C'est dans une ville anglaise, Ingersham, que se situe la Cité de l'indicible peur, adapté au cinéma par Jean-Pierre Mocky en 1964 avec Bourvil. Le roman sera perçu, à sa parution en 1943 à Bruxelles, comme un faux roman policier ou un faux roman fantastique. Le liminaire prépare le lecteur à l'arrivée imminente des «Ils…» qui sèment la «Grande Peur» depuis l'époque de Chaucer et jusqu'à nos jours. «La logique dit non mais, devant la Grande Peur, elle n'est qu'un oiseau affolé qui fuit à larges coups d'ailes vers l'horizon, laissant les hommes qui espèrent encore en elle sans protection ni défense.» De telles envolées, qui peuvent paraître un peu grandiloquentes, préparent à une intrigue plus second degré. Sigma Triggs, le personnage central, est un ancien fonctionnaire de Scotland Yard, poursuivi par le fantôme du seul criminel qu'il a démasqué et qui fût pendu. Pour y échapper, il se réfugie dans une demeure qu'il a héritée à Ingersham. C'est le prélude à une série de meurtres, suicides et disparitions inexplicables.

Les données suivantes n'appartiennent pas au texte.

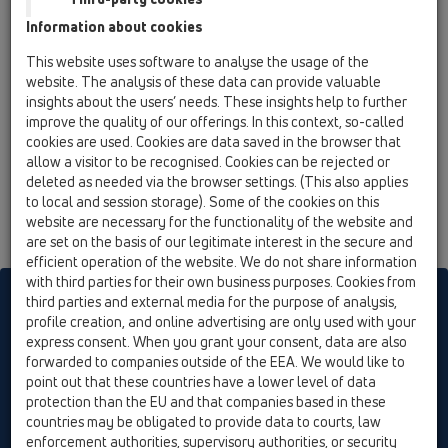
12 Balcony and terrace / Attachments / Leave/Gravel
Information about cookies
catcher / HL151 / HL151
Flat leaf catcher for balcony and terrace drain
This website uses software to analyse the usage of the
series HL3100T and HL5100T
website. The analysis of these data can provide valuable
insights about the users’ needs. These insights help to further
improve the quality of our offerings. In this context, so-called
cookies are used. Cookies are data saved in the browser that
allow a visitor to be recognised. Cookies can be rejected or
deleted as needed via the browser settings. (This also applies
to local and session storage). Some of the cookies on this
website are necessary for the functionality of the website and
are set on the basis of our legitimate interest in the secure and
efficient operation of the website. We do not share information
with third parties for their own business purposes. Cookies from
HL sorgt für den guten Ablauf
third parties and external media for the purpose of analysis,
profile creation, and online advertising are only used with your
express consent. When you grant your consent, data are also
forwarded to companies outside of the EEA. We would like to
Print
Imprint
Contact & Newsletter
Search
Sitemap
point out that these countries have a lower level of data
Cookie settings
protection than the EU and that companies based in these
countries may be obligated to provide data to courts, law
© HL Hutterer & Lechner GmbH
enforcement authorities, supervisory authorities, or security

Minuit quarante-cinq. Triggs trouve dans un vieux fonctionnaire aux écritures une compagnie agréable et cultivée qui lui rappelle Hamlet : «Il y a plus de choses dans le ciel et sur la terre, que n'en peuvent rêver les philosophes.» A Ingersham en tout cas, il y a foule de revenants, tueuse en série, ombre de minuit quarante-cinq et démon cannibale dans le tableau. On y prend le thé et on mange beaucoup aussi. Vu comme un potentiel brillant détective, Triggs se fait ballotter par les événements. Et c'est là tout l'art de Jean Ray : parvenir à créer un climat propice à amener l'épouvante - remugles, obscurité, brouillards malfaisant - sans se prendre trop au sérieux. Car au fond, on se demande si derrière cette hécatombe de notables, le roman ne prend pas pour cible l'ambiance délétère d'une petite ville de province, où tout le monde commente ce que fait tout le monde. Seul l'horrible fantôme de l'hôtel de ville est à même de le dire…

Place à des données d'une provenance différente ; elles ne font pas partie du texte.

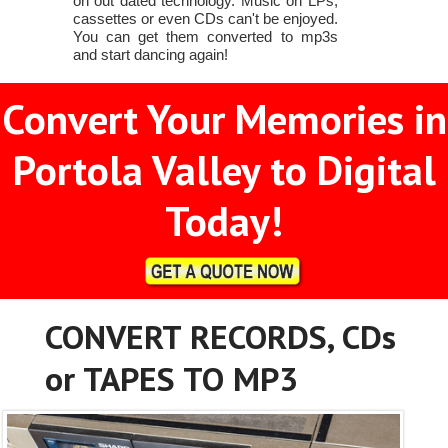
on out dated technology. Music on LPs,
cassettes or even CDs can't be enjoyed.
You can get them converted to mp3s
and start dancing again!
Convert Your Memories in
Portola Valley to Digital
Today!
CONVERT RECORDS, CDs
or TAPES TO MP3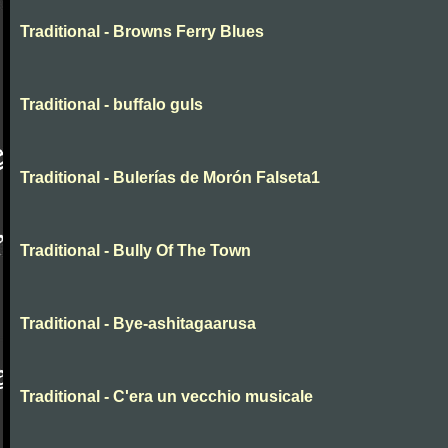
Traditional - Browns Ferry Blues
Traditional - buffalo guls
Traditional - Bulerías de Morón Falseta1
Traditional - Bully Of The Town
Traditional - Bye-ashitagaarusa
Traditional - C'era un vecchio musicale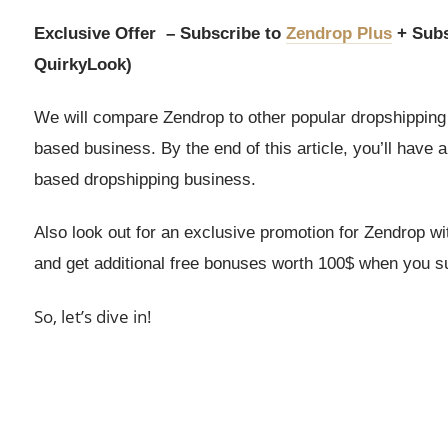
Exclusive Offer – Subscribe to
Zendrop Plus
+ Subs
QuirkyLook)
We will compare Zendrop to other popular dropshipping 
based business. By the end of this article, you’ll have 
based dropshipping business.
Also look out for an exclusive promotion for Zendrop w
and get additional free bonuses worth 100$ when you sub
So, let’s dive in!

La légende voudrait que Jean Ray, de son vrai nom Raymond Jean Marie De Kremer, aurait eu fait le tour du monde et joué les contrebandiers durant la prohibition aux Etats-Unis… Il se retrouvera quand même à l'ombre pour fraude, précise Arnaud Huftier, dans la ville de Gand «qui l'a vu naître et qu'il n'a jamais quittée». Nul besoin d'aller très loin pour réveiller les esprits.